## WHAT TO PRODUCE
Write out every entry exactly; the pictures do not belong in the copy.

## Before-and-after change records
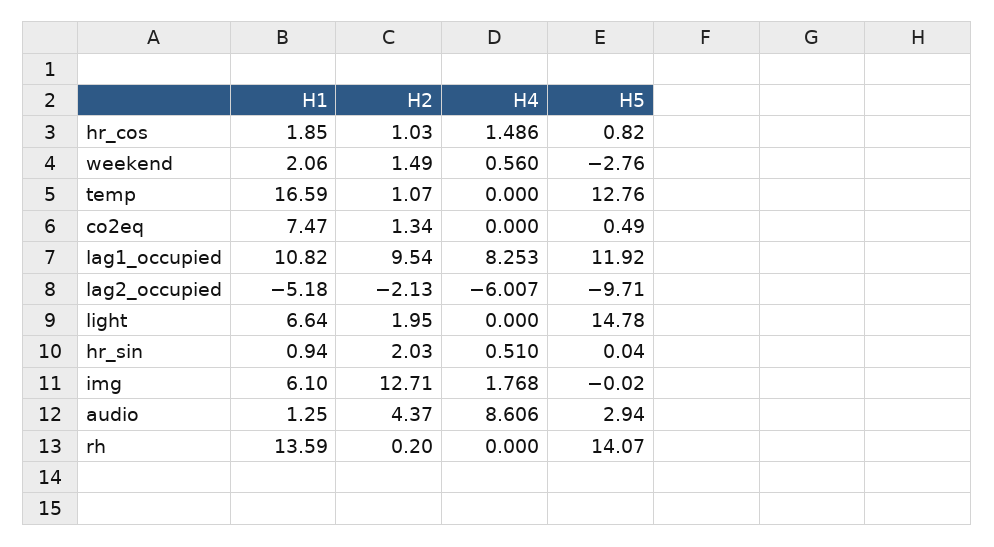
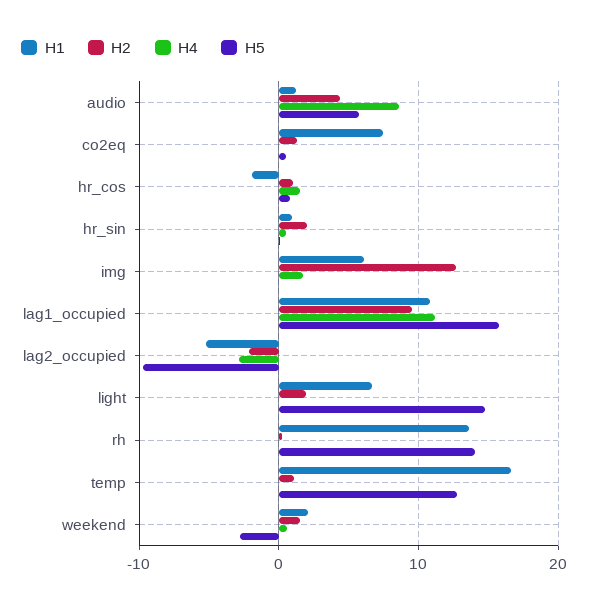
H1, hr_cos: 1.85 -> -2
H4, lag1_occupied: 8.253 -> 11
H5, lag1_occupied: 11.92 -> 16
H4, lag2_occupied: -6.007 -> -3
H5, audio: 2.94 -> 6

## EXERCISE RESULT
H1, hr_cos: 1.85 -> -2
H4, lag1_occupied: 8.253 -> 11
H5, lag1_occupied: 11.92 -> 16
H4, lag2_occupied: -6.007 -> -3
H5, audio: 2.94 -> 6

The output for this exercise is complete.